>> Start Passage shown

Body language. Eye contact. The subtle shift of a person leaning forward or shutting down. Those signals don’t show up in Zoom tiles.
What I’ve learned is simple: emotion is not optional. And you cannot outsource it to PowerPoint.
Selling is not just closing. It’s connecting.
When we talk about sales in the executive context, we’re not just referring to commercial deals.
We’re selling ideas. Visions. Priorities. We’re selling a story to the board. A direction to the team. A transformation to the regulators.
And in each of these scenarios, trust is the currency.
That trust isn’t built through technical detail. It’s built through emotional alignment. You don’t just win agreement, you win belief.
How I learned this the hard way.
Years ago, I stood in front of a demanding American client. We were in the finals of a competitive tender. Our first offer had been mediocre. However, between then and the final pitch, we had quietly, thoroughly, and with a personal touch rebuilt the proposal.
When they asked why we’d changed, I didn’t default to the spreadsheet. I walked them through their own company’s values one letter at a time.
It wasn’t just about the offer. It was about showing them we had listened, that we had cared enough to go the extra mile.
That moment changed the room. They clapped. Not for the data. For the feeling.

>> End Passage shown
>> Start Data

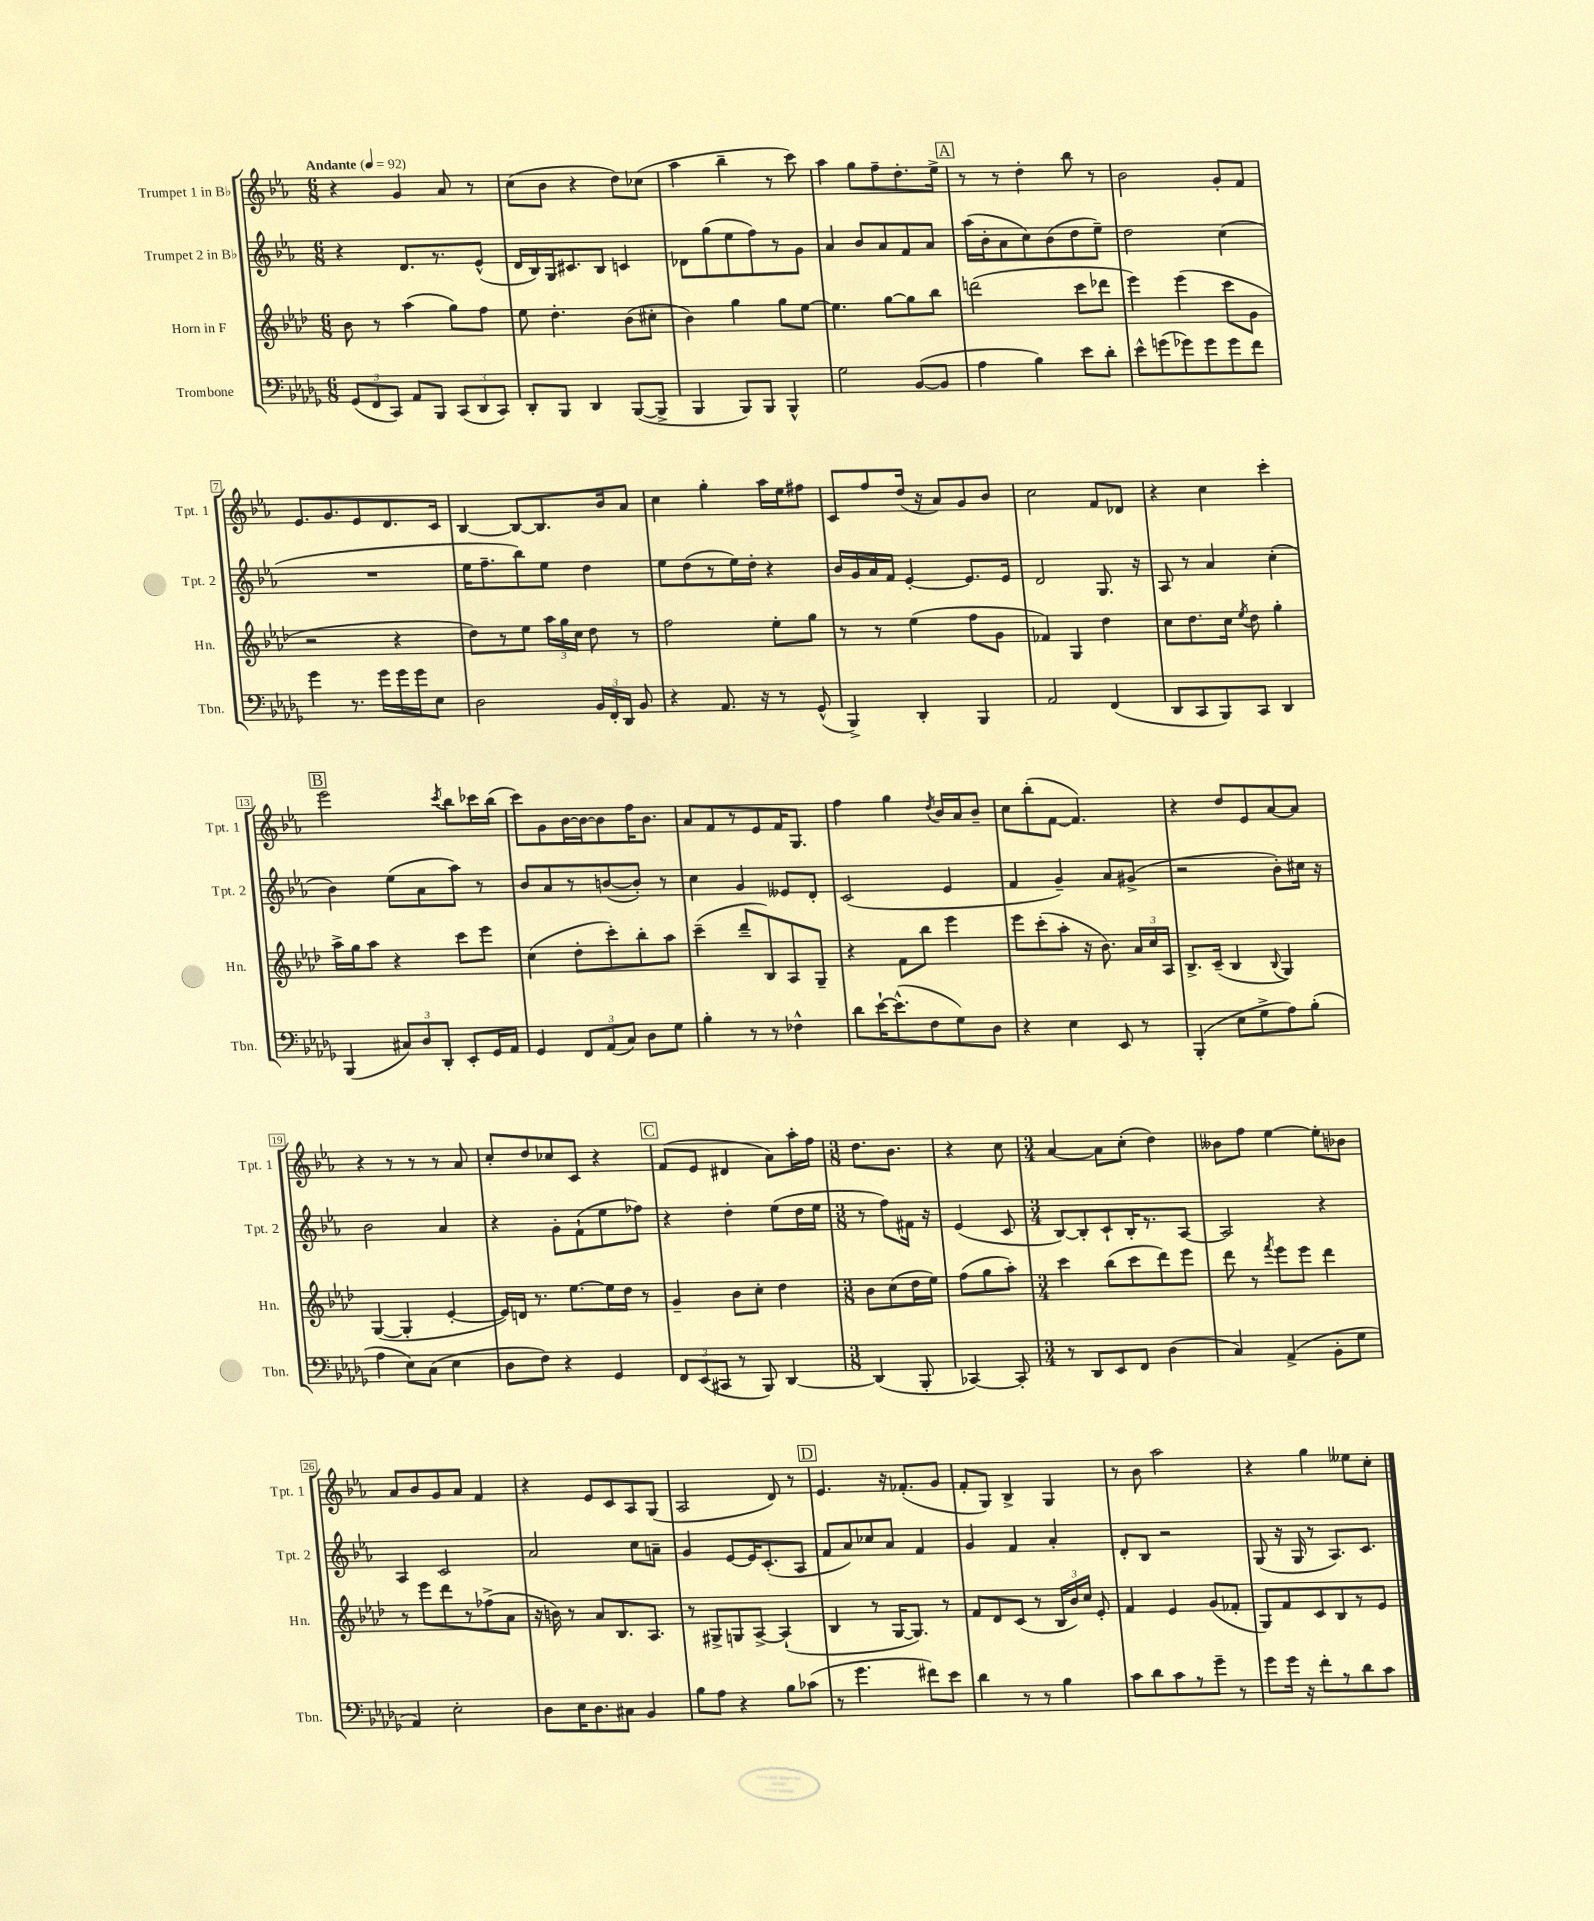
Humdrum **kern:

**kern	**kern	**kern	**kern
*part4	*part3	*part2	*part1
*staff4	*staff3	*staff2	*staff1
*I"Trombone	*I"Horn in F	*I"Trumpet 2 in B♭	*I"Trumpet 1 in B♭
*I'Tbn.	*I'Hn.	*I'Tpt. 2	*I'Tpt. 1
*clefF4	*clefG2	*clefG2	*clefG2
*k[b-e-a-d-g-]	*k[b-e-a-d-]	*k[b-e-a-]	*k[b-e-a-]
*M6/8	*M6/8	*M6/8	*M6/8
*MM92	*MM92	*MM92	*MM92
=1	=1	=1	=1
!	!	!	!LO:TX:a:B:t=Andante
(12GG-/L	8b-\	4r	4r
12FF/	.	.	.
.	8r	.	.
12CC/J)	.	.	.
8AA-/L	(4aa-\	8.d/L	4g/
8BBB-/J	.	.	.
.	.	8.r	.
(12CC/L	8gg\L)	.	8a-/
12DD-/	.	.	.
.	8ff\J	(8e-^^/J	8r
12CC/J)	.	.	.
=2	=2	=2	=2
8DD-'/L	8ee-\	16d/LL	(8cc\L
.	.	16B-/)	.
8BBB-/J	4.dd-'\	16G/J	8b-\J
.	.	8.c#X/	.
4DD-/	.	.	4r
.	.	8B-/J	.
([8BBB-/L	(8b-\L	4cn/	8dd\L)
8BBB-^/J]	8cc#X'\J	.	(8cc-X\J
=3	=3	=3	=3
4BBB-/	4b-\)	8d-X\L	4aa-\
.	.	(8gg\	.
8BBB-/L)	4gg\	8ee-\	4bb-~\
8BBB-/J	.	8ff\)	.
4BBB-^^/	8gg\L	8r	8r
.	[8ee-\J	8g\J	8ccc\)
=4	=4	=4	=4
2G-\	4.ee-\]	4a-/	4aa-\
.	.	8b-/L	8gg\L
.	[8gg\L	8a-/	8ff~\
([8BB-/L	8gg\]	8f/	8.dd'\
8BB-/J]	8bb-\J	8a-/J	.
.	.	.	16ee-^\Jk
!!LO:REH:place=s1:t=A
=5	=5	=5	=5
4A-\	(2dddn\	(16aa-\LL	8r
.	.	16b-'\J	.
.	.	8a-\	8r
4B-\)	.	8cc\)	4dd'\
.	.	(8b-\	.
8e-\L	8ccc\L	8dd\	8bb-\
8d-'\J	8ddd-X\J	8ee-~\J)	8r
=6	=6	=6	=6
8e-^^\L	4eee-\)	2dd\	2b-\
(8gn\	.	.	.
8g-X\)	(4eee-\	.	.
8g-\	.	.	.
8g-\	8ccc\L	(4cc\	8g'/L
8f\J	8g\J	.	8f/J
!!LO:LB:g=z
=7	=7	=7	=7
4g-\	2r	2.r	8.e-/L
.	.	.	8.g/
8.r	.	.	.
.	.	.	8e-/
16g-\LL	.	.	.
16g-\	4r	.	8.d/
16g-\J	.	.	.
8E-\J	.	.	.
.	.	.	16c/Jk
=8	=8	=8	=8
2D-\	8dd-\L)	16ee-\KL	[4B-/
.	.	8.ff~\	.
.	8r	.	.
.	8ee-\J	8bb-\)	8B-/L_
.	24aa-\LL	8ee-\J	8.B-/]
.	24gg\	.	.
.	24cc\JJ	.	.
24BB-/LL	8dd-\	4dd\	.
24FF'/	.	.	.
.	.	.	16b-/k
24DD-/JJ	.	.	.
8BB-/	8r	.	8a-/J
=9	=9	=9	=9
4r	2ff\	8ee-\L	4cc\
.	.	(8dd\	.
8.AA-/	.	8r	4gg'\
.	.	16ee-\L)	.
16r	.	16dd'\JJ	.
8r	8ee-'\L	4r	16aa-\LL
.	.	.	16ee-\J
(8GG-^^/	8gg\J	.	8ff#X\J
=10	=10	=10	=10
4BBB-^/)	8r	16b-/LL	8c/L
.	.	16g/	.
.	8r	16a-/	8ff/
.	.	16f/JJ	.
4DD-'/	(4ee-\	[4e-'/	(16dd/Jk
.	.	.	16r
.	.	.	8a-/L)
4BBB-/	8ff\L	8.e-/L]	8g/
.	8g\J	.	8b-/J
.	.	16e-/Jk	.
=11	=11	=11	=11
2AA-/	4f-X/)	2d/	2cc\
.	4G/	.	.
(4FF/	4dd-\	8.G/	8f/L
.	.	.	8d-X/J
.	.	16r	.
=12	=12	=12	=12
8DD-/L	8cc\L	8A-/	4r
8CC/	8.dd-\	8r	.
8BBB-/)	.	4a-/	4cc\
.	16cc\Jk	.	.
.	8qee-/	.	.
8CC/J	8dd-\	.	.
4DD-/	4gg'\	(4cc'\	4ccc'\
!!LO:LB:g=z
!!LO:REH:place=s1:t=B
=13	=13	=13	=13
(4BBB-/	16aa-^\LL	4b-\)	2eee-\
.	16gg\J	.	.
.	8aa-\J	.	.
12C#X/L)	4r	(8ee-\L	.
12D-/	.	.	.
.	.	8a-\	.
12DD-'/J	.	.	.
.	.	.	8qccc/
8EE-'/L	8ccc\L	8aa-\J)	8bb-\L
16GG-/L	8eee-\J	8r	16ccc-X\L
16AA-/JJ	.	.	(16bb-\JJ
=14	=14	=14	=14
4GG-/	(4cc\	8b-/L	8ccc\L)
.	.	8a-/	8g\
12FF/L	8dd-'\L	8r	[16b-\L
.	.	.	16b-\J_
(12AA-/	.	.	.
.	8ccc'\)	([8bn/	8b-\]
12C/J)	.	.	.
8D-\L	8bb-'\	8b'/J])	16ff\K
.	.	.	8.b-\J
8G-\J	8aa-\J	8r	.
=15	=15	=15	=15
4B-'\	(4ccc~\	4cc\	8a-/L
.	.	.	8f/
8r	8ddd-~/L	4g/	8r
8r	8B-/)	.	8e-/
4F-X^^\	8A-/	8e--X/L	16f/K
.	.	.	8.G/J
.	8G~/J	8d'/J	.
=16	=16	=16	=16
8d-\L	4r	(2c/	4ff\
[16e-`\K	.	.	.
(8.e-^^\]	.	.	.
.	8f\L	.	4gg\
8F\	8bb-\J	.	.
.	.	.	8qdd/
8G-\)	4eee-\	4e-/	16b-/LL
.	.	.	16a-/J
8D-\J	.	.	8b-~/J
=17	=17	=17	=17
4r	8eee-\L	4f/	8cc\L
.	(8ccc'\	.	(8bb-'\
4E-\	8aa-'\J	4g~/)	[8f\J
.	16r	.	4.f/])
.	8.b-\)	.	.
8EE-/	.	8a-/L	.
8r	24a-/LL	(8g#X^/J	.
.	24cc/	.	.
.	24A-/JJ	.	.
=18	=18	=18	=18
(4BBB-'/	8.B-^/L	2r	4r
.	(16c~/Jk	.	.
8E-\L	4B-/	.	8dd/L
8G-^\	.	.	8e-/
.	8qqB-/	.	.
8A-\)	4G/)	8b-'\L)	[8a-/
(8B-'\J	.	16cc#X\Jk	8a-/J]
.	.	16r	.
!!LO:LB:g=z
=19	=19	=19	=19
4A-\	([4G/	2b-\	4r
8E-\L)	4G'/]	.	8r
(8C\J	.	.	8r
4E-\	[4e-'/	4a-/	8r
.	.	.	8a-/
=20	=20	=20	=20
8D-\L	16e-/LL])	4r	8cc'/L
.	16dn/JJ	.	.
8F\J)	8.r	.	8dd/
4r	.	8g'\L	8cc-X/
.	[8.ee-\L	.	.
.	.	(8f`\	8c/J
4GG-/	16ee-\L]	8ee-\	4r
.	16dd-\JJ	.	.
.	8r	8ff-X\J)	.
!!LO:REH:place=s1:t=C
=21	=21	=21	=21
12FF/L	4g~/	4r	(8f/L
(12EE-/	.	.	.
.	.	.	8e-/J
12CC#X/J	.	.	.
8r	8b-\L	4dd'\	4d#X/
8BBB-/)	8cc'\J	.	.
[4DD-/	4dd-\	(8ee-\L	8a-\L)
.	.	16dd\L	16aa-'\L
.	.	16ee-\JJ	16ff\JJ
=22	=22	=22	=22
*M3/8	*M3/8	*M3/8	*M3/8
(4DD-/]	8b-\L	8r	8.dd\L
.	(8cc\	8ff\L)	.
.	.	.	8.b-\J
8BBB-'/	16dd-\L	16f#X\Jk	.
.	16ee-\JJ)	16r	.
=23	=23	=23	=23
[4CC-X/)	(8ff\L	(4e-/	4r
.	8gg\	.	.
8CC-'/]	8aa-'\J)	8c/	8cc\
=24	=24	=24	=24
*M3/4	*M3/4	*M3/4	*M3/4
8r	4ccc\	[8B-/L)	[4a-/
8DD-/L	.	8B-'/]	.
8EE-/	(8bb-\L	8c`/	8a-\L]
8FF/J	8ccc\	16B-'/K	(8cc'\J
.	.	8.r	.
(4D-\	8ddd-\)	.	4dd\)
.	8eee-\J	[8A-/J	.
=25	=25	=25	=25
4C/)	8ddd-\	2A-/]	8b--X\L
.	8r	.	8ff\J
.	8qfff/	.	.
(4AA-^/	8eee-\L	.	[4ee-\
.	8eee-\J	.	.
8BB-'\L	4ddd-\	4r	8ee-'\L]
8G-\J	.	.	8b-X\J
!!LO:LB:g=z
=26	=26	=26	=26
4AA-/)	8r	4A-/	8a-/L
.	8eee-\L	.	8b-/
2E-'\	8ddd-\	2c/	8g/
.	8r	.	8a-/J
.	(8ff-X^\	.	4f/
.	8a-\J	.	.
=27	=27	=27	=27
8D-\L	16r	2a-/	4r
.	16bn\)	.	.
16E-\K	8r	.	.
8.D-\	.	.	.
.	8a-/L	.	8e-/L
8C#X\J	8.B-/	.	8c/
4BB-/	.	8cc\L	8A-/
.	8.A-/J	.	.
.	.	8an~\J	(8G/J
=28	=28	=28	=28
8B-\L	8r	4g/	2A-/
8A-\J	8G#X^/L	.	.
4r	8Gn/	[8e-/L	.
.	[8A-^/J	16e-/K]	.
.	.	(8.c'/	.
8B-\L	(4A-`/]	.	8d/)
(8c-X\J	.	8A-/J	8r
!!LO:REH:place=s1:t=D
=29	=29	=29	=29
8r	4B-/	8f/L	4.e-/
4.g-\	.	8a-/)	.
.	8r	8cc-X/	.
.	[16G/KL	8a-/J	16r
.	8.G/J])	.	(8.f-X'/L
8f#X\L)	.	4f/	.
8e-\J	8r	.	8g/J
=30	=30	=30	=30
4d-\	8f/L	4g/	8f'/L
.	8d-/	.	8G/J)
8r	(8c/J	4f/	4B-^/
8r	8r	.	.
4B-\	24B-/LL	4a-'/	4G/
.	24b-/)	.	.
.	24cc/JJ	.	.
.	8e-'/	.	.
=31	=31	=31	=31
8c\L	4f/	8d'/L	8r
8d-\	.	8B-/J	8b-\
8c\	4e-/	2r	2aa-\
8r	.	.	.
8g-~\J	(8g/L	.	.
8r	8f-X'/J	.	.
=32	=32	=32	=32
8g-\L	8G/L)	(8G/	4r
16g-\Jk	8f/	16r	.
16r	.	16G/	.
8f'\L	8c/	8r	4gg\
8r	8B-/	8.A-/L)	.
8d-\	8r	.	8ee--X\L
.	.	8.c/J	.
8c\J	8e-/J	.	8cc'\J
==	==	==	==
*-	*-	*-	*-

>> End Data

**Problems to work on:**
a) List everything the passage on executive selling says executives are selling, beyond commercial deals.
b) Answer these about the passage on executive selling:
(i) What does it call the currency in each of the selling scenarios?
(ii) How does it describe the first offer made to the American client?
(iii) According to its last lines, what did the client clap for?
c) Quote the passage on executive selling word for word, starting at "When we talk" and ending at "rebuilt the proposal.".
These rows have no connection to the passage.

**Answers for the exercise:**
a) Ideas; visions; priorities; a story to the board; a direction to the team; a transformation to the regulators.

b)
(i) Trust.
(ii) As mediocre.
(iii) For the feeling, not for the data.

c)
When we talk about sales in the executive context, we’re not just referring to commercial deals.
We’re selling ideas. Visions. Priorities. We’re selling a story to the board. A direction to the team. A transformation to the regulators.
And in each of these scenarios, trust is the currency.
That trust isn’t built through technical detail. It’s built through emotional alignment. You don’t just win agreement, you win belief.
How I learned this the hard way.
Years ago, I stood in front of a demanding American client. We were in the finals of a competitive tender. Our first offer had been mediocre. However, between then and the final pitch, we had quietly, thoroughly, and with a personal touch rebuilt the proposal.